Last year, NHS Trusts in England reported a total deficit of £822m in 2014-15, compared with £115m the previous year.[7] This year, More than 80% of NHS acute trusts are reporting that they will be running at a deficit this year – estimated to be more than £2bn in total.[8]

Mr Cameron told us that cancer services were improving, but then tried to sneak out a document admitting the two-month waiting-time target won’t be met for another year

He has also committed to £22bn “efficiency savings” but refused to spell out whether this will involve staff cuts or service closures. Yet Norman Lamb, who was the Health Minister until May this year, says that the plan for £22bn efficiency savings outlined in the NHS Five Year Forward View are ‘virtually impossible’ to achieve. He said the document’s financial assumptions were “completely heroic”.[9] Followers of Yes Minister will recall that “completely heroic” actually means “wildly optimistic; well beyond any realistic expectation of delivery.”

In Sheffield, we are very fortunate – I say fortunate, but actually it’s due to the tremendous hard work and professionalism of NHS staff at all levels – to have high-performing acute hospital trusts. Although this month the Care Quality Commission gave a wake-up call about some services to the Health and Social Care Trust, it also found other of its services to be outstanding.

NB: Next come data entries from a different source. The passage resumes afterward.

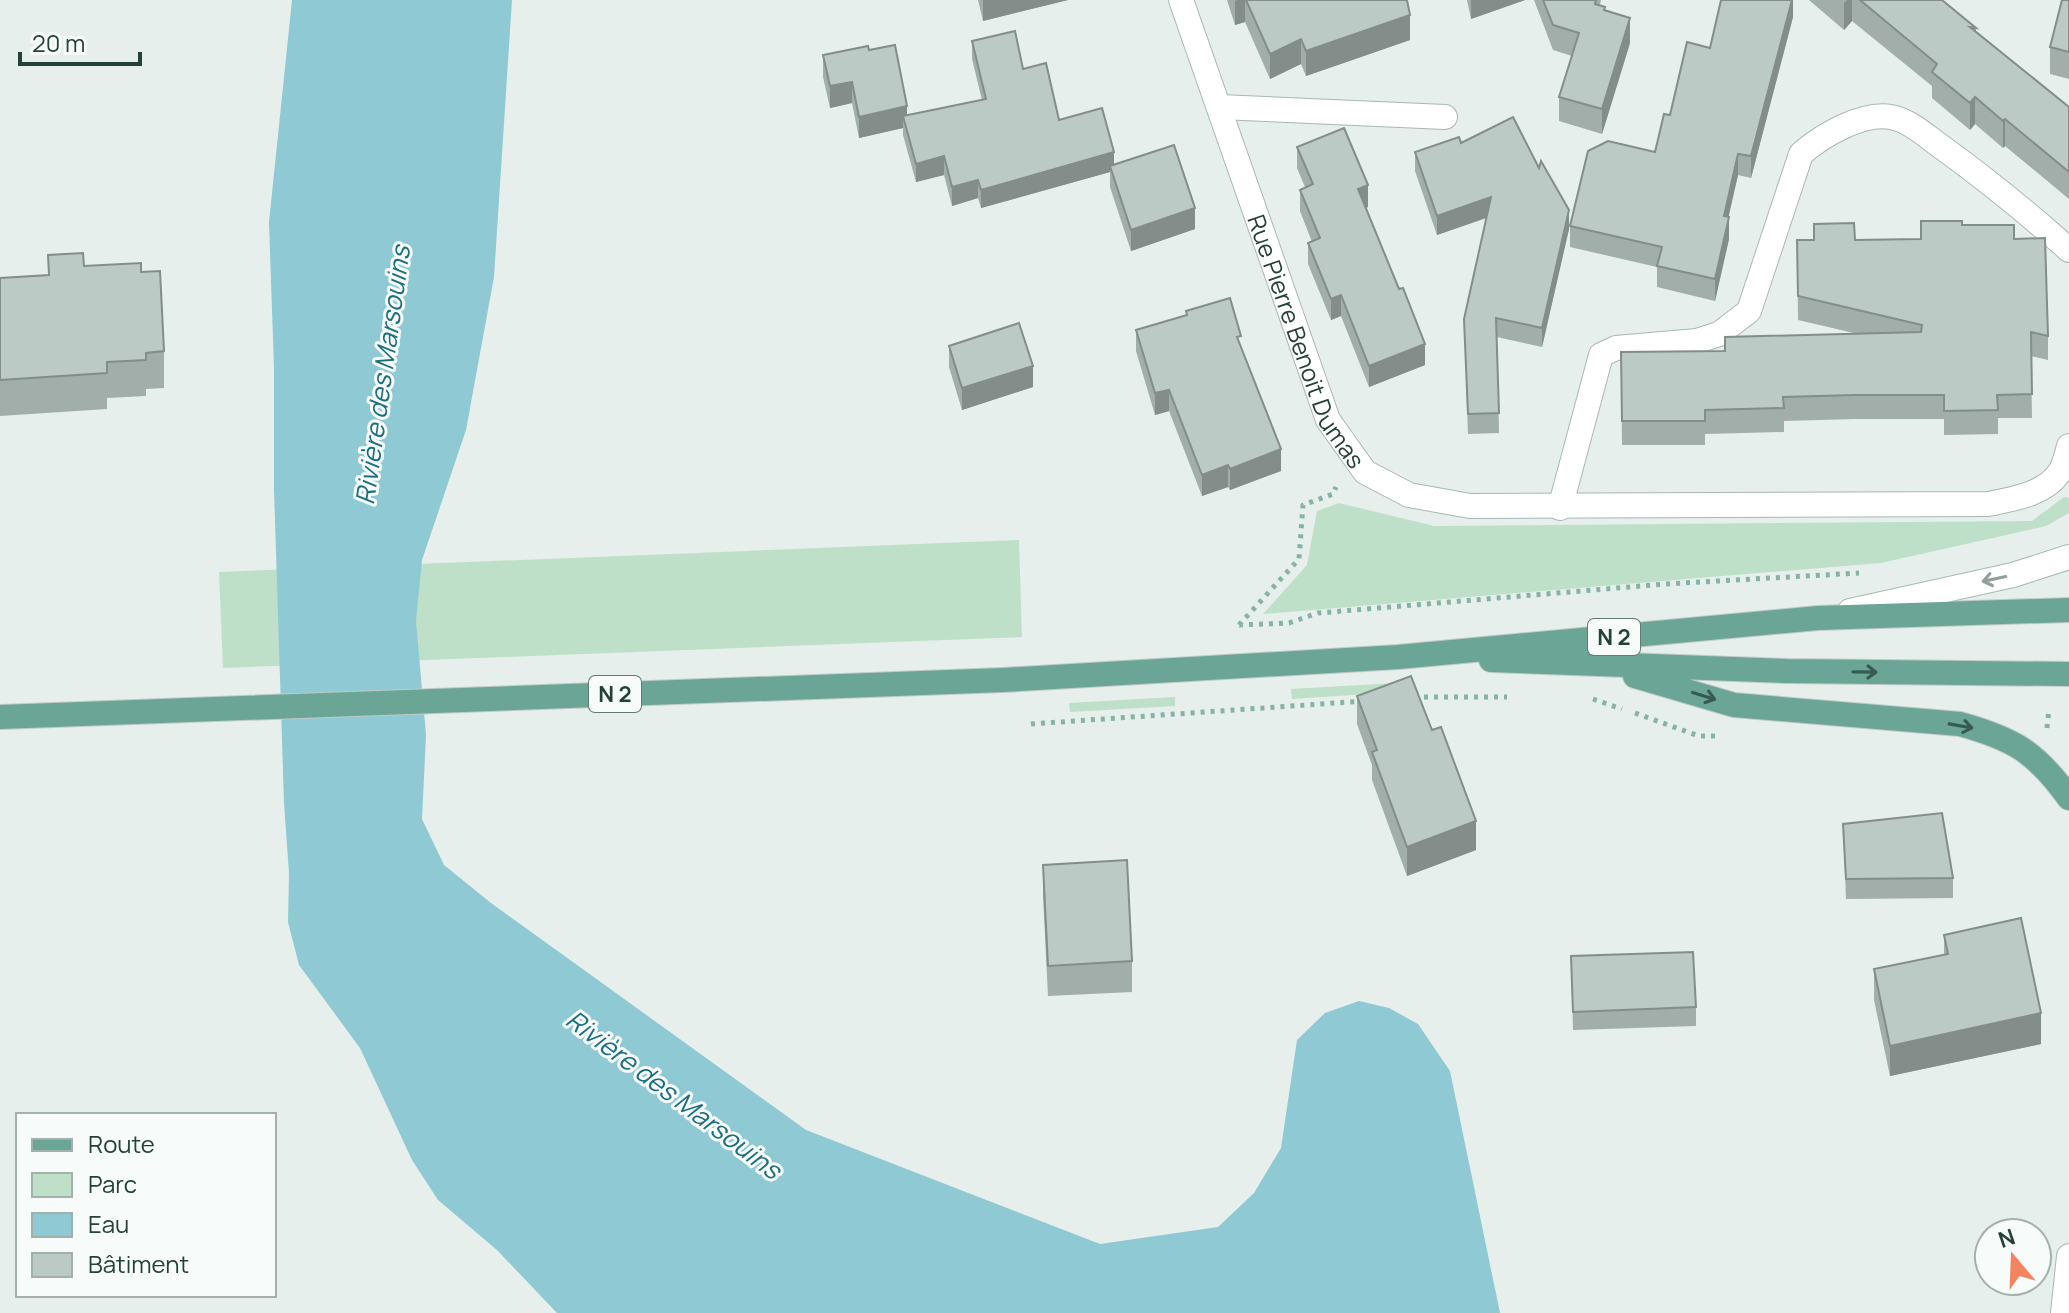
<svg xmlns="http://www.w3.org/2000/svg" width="2069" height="1313" viewBox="0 0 2069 1313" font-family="Manrope,sans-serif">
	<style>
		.green { fill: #bfe0c8 }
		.water { fill: #8ec9d4 }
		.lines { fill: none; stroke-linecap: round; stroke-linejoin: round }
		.minor-casing { stroke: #a8b8b2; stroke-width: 26 }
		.tertiary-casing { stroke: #a8b8b2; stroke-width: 26 }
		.secondary-casing { stroke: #a4bbb3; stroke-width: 26 }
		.primary-casing { stroke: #c2cac8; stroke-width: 26 }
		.path { stroke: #86b3a5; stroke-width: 5; stroke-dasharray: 4 6; stroke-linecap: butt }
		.minor { stroke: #fff; stroke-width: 24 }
		.tertiary { stroke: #fff; stroke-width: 24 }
		.secondary { stroke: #fff; stroke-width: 24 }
		.primary { stroke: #6aa596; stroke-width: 24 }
		.wall { fill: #a1aea9 }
		.shaded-wall { fill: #838d89 }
		.building { fill: #bbcac4; stroke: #838d89; stroke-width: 2 }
		.oneway { stroke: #92a09c }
		.oneway2 { stroke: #365b51 }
		.labels { text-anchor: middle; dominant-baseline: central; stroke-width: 6; stroke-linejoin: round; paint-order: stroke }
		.shield { fill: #f7fbf9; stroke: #637a73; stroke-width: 2 }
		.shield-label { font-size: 22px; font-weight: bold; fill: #24423a }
		.street-label { font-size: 24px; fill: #24423a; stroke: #f7fbf9 }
		.water-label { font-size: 26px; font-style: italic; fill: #1c6f80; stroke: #f7fbf9 }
	</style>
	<rect width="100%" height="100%" fill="#e6efeb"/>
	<path class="green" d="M2064 497 2069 498V513L2046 526 1881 563 1263 614 1307 565 1317 511 1339 503 1434 526 2032 521Z
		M1019 540 1022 637 223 668 219 572Z
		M1396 683 1397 692 1292 699 1291 689Z
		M1175 697V706L1070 712 1069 703Z"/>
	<path class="water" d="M292 0H512L494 277 466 430 422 560 416 621 426 735 422 819 444 865 491 903 806 1130 1100 1244 1218 1227 1254 1193 1281 1148 1297 1040 1325 1013 1359 1001 1389 1008 1418 1024 1450 1071 1500 1313H557L497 1250 438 1200 412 1160 360 1048 299 965 288 922 289 873 284 803 274 489V368L269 222Z"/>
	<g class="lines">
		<g class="minor-casing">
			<g id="minor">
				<path id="s1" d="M1181 0 1328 420 1365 472 1409 495 1470 506 1988 504C2013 499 2047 494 2061 470 2065 463 2067 453 2069 446"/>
				<path d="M1220 107 1445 117"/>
				<path d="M1560 508 1601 355 1616 348 1697 341 1719 334 1749 311 1801 154C1821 136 1862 112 1891 117 1911 121 1927 137 1943 148 1987 180 2029 214 2069 250"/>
			</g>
		</g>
		<g class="tertiary-casing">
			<path id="tertiary" d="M2063 1313 2069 1256"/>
		</g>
		<g class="secondary-casing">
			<path id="secondary" d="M1850 611 2013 575 2069 557"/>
		</g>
		<g class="primary-casing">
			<path id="primary" d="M1491 660 1787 671 2069 674
				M1635 676 1734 705 1960 724C2014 739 2036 752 2069 798
				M0 717 1003 680 1398 657 1818 618 2069 610"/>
		</g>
		<path class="path" d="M1239 625 1289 623 1318 613 1665 584 1859 573
			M1239 625 1299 559 1303 505 1333 494 1336 487
			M1414 697H1507
			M1593 699 1622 709
			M1635 713 1699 736H1717
			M1031 724 1364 701
			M2047 728 2049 709"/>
		<use href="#minor" class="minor"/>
		<use href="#tertiary" class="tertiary"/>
		<use href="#secondary" class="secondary"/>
		<use href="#primary" class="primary"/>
	</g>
	<path class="wall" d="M978 0H1068L983 21Z
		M1227 0H1407L1410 40 1306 76 1301 64 1270 79 1245 22 1235 25Z
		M1467 0H1525L1471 19Z
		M1534 0H1601L1600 5 1605 10 1630 43 1602 134 1559 121V97L1572 56 1553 50Z
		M1792 0H1793V17L1751 178 1738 175 1728 217 1729 239 1715 301 1657 287V267L1570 247V226L1655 152 1670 115 1710 48Z
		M1809 0H1942L1976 28V32L2069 107V199L2005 146 2003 148 1975 124 1970 130 1932 98V86L1852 21 1844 30Z
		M2069 0V79L2050 74V47Z
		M972 41 1023 69 1059 120 1195 229 1131 251 1110 187V172L981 208 978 198 952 206 944 175 916 182 903 135V128L859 138 852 103 830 108 823 77V55L869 50 907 115 982 100 972 59Z
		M1461 143 1569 229 1542 347 1497 337 1499 433 1468 434 1464 319 1487 218 1437 235 1415 171V152Z
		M1297 147 1368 207 1365 208 1425 365 1369 387 1341 316 1331 320 1308 264V243L1312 242 1300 211V190L1305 187 1297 168Z
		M1962 225 2014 239 2048 336V360L2031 356 2032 418H1998V434L1944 435V419H1855L1784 421V432L1705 434V445H1622L1621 352 1725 351 1858 334 1798 320 1797 240 1921 239Z
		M48 255 84 266 141 272 164 351V388L146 389V396L107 398V409L0 416V278L48 275Z
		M1186 311 1241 348 1281 471 1230 490 1228 487 1202 496 1169 411 1155 415 1136 351V330L1186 316Z
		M949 346 1033 387 962 410 949 367Z
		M1357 696 1432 730 1476 850 1407 876 1372 780V765L1357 724Z
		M1843 824 1953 878V898L1846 899Z
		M1043 865 1132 961V992L1048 996 1043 896Z
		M1944 935 2041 1044 1890 1076 1874 1000V969L1944 955Z
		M1571 956 1696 1007V1026L1573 1030Z"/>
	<path class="shaded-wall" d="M983 0H1068L983 21Z
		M1237 0H1245V22L1235 25V1Z
		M1471 0H1525L1471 19Z
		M1792 0H1793V17L1751 178V156Z
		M1847 0H1852V21L1844 30V3Z
		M1410 15V40L1306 76V51Z
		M1630 18V43L1602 134V109Z
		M1301 39V64L1270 79V54Z
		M852 82V103L830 108V86Z
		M1975 97V124L1970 130V103Z
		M907 106V128L903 116V128L859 138V117Z
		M2005 119V146L2003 148V121Z
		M1114 152V170L1110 166V172L981 208V190Z
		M1738 154V175L1724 237V216Z
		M944 156V175L916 182V164Z
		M978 180V198L952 206V187Z
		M1368 185V207L1358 211V189Z
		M1491 197V216L1437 235V216Z
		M1195 208V229L1131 251V230Z
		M1569 210V229L1542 347V328Z
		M1729 217V239L1715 301V279Z
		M1341 295V316L1331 320V299Z
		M1425 344V365L1369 387V366Z
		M1033 366V387L962 410V388Z
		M1169 390V411L1155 415V393Z
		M1281 449V471L1230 490V469Z
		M1228 465V487L1202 496V475Z
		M1476 821V850L1407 876V847Z
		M2041 1013V1044L1890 1076V1046Z"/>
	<path class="building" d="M1246 0H1407L1410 15 1306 51 1301 39 1270 54Z
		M1543 0H1596L1595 4 1605 7 1604 10 1630 18 1602 109 1559 97 1579 33 1553 25Z
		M1721 0H1792L1751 156 1738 154 1724 216 1729 217 1715 279 1657 266 1662 247 1570 226 1588 151 1608 141 1655 152 1664 114 1670 115 1687 42 1710 48Z
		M1860 0H1942L1976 28 1970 27 2069 107V172L2005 119 2003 121 1975 97 1970 103 1932 72 1937 64Z
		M2062 0H2069V52L2050 47Z
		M1015 31 1023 69 1046 63 1059 120 1102 108 1114 152 981 190 978 180 952 187 944 156 916 164 903 116 986 99 972 41Z
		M895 45 907 106 859 117 852 82 830 86 823 55 868 46 869 50Z
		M1513 117 1539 168 1541 161 1569 210 1542 328 1496 318 1499 413 1468 414 1464 319 1491 197 1437 216 1415 152 1459 137 1461 143Z
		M1344 128 1368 185 1358 189 1399 289 1403 288 1425 344 1369 366 1341 295 1331 299 1308 243 1320 238 1300 190 1313 184 1297 147Z
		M1174 145 1195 208 1131 230 1110 166Z
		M1921 221H1962V225H2014V239L2045 238 2048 336 2031 332 2032 394 1997 395 1998 410 1944 411V395H1855L1783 397 1784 408 1705 410V421H1622L1621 352 1725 351V337L1921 332 1922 325 1798 296 1797 240H1814V224L1854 223 1855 240 1921 239Z
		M83 253 84 266 141 263V272L160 271 164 351 146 353V360L107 362V373L0 380V278L49 275 48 255Z
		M1230 298 1241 336 1237 337 1281 449 1230 469 1228 465 1202 475 1169 390 1155 393 1136 330 1187 315 1186 311Z
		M1019 323 1033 366 962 388 949 346Z
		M1411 676 1432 730 1441 727 1476 821 1407 847 1372 752 1377 750 1357 696Z
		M1942 813 1953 878 1846 879 1843 824Z
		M1127 860 1132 961 1048 966 1043 865Z
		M2021 918 2041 1013 1890 1046 1874 969 1948 954 1944 935Z
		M1693 952 1696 1007 1573 1012 1571 956Z"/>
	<defs><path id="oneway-shaft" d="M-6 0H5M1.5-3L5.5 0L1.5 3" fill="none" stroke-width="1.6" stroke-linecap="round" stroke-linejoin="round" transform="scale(2)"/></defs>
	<use class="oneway" href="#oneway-shaft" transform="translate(1994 579) rotate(168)"/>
	<g class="oneway2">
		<use href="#oneway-shaft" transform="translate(1865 672) rotate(1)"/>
		<use href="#oneway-shaft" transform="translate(1704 696) rotate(17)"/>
		<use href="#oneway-shaft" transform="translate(1961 726) rotate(10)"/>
	</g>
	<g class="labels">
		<g class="shield">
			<rect x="1588" y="619" width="52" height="36" rx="6"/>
			<rect x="589" y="676" width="52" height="36" rx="6"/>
		</g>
		<g class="shield-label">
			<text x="1614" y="637">N 2</text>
			<text x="615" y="694">N 2</text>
		</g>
		<g class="street-label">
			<text stroke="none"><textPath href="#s1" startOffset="364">Rue Pierre Benoit Dumas</textPath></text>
		</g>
		<g class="water-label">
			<text transform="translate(382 375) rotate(-82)">Rivière des Marsouins</text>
			<text transform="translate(674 1094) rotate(37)">Rivière des Marsouins</text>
		</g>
	</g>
	<rect x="16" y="1113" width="260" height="184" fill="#f7fbf9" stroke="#a3b1ad" stroke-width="2"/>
	<rect x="32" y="1139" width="40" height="12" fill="#6aa596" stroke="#a3b1ad" stroke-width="2"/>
	<text x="88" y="1153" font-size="24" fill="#24423a">Route</text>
	<rect x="32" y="1173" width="40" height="24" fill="#bfe0c8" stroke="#a3b1ad" stroke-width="2"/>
	<text x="88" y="1193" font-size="24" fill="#24423a">Parc</text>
	<rect x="32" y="1213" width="40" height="24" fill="#8ec9d4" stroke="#a3b1ad" stroke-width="2"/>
	<text x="88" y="1233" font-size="24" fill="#24423a">Eau</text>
	<rect x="32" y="1253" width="40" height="24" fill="#bbcac4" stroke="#a3b1ad" stroke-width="2"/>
	<text x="88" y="1273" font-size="24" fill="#24423a">Bâtiment</text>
	<g transform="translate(2013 1257) rotate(341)"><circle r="38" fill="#f7fbf9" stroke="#a3b1ad" stroke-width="2"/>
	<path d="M0-6L14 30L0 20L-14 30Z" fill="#f4845f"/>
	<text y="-12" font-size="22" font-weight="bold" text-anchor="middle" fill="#24423a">N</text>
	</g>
	<path d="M20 52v12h120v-12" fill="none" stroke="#24423a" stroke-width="4"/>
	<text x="32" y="52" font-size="24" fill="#24423a" stroke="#f7fbf9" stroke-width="6" paint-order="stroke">20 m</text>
</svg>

However, Mr Cameron is determined to press ahead with his plans to make a massive shift in NHS resources from the poorest areas with the lowest life expectancy and highest morbidity to the wealthiest areas with the highest life expectancy and the lowest morbidity. It’s simplest to understand this as shifting £40m a year from Sheffield to Surrey’s health services.

Further, I anticipate that the proposed changes in primary health care funding will bring major problems for some GP practices in Sheffield. Stories about particular GP practices – for example, Devonshire Green[10] and Beighton[11], in which I was heavily involved - have already appeared in the local media, but these only reflect the opening skirmishes.

I predict that in the next few weeks we will publicly learn that some GP practices will announce that they are no longer going to be financially viable or capable of delivering the quality of service they think is essential for the resources available.  This will herald a damaging shake-up of primary care services in the city with areas with some of the biggest health challenges taking the biggest hit.
The NHS is simply not safe in Mr Cameron’s hands.